Real-Time Inference on Thor & RTX Pi0.5/GR00T N1.6/1.7 Thor 23 Hz RTX 5090 50-80Hz

Hi everyone,

I’m an independent developer with a background in algorithms, HPC, and robotics infrastructure. Recently I’ve been working on a lightweight inference engine built around hand-written CUDA kernels, focusing on small-batch and real-time performance (especially for VLA and robotics workloads).

Here are some recent results on Thor and Blackwell:

  • Pi0.5 — Jetson AGX Thor (SM110): 44 ms (23 Hz)

  • Pi0 — Jetson AGX Thor (SM110): 46 ms (22 Hz)

  • Pi0.5 — RTX 5090 (SM120): 17.58 ms (57 Hz)

  • Pi0 — RTX 5090 (SM120): 18.43 / 21.16 / 24.48 ms (54 / 47 / 41 Hz)

  • GROOT N1.6 — Jetson AGX Thor: 45 ms (T=50) / 41 ms (T=16) → 22 / 24 Hz

  • GROOT N1.6 — RTX 5090: 13.08 ms (T=50) / 12.53 ms (T=16) → 76 / 80 Hz

  • Pi0-FAST (token)

    • Thor: 8.1 ms/token (123 tok/s)

    • RTX 5090: 2.39 ms/token (418 tok/s)

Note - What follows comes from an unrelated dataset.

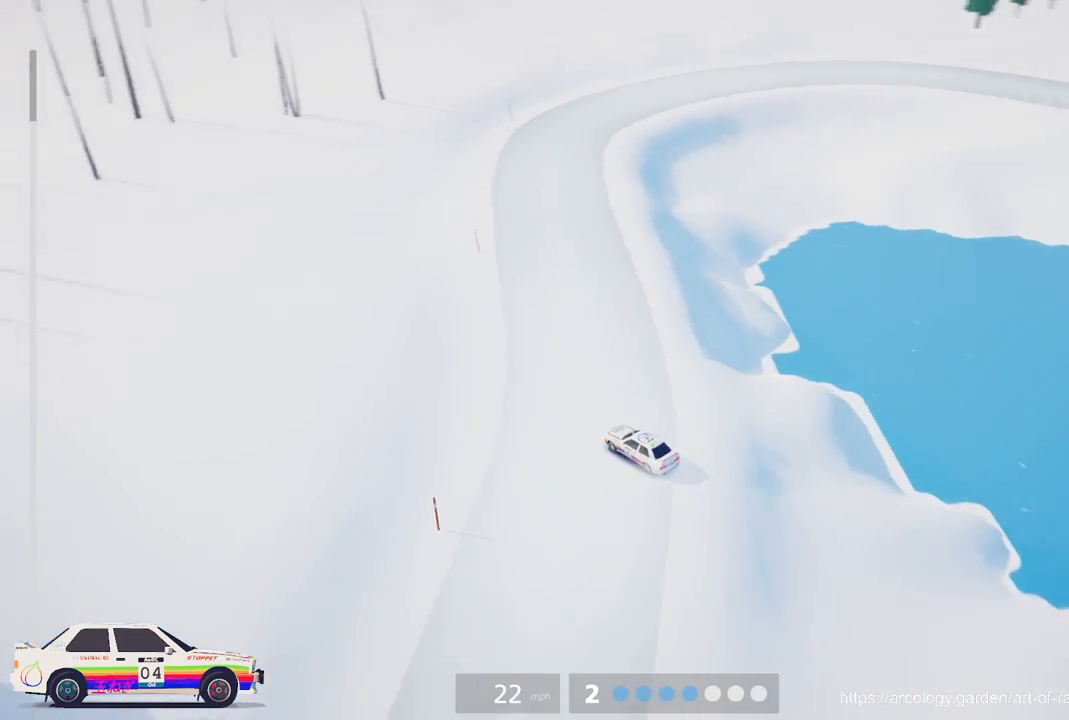
{"buttons": ["R2"], "left_stick": "right", "events": [[383, "R2", "down"]]}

The focus is on pushing true real-time inference under small-batch settings, which tends to be underserved by typical large-batch optimized stacks.

Still early, but happy to share more details or discuss if anyone is working on similar workloads 🙂

Feeback welcome!:GitHub - LiangSu8899/FlashRT: FlashRT is a high-performance realtime inference engine for small-batch, latency-sensitive AI workloads. The flagship integration is production VLA control for Pi0, Pi0.5, GROOT N1.6, and Pi0-FAST · GitHub

Hi,

Thanks a lot for sharing.

We also have a pi 0.5 tutorial below for your reference:

Thanks.

Thanks a lot for sharing the example — it’s a really helpful reference and gave me a lot of inspiration.

I also tried building a version using MLIR-TRT (mainly to better support both JAX and PyTorch):
https://github.com/LiangSu8899/openpi-jax_torch_mlir-trt/tree/main/deployment

With the flexibility of graph optimization on MLIR, I was able to get the TRT-based Pi0.5 down to around 70 ms.

After that, I experimented further with custom CUDA kernels to remove Q/DQ from the pipeline, and in my testing this brings a significant improvement on edge devices.

Really appreciate the work from your side — it’s been very helpful in exploring these optimizations.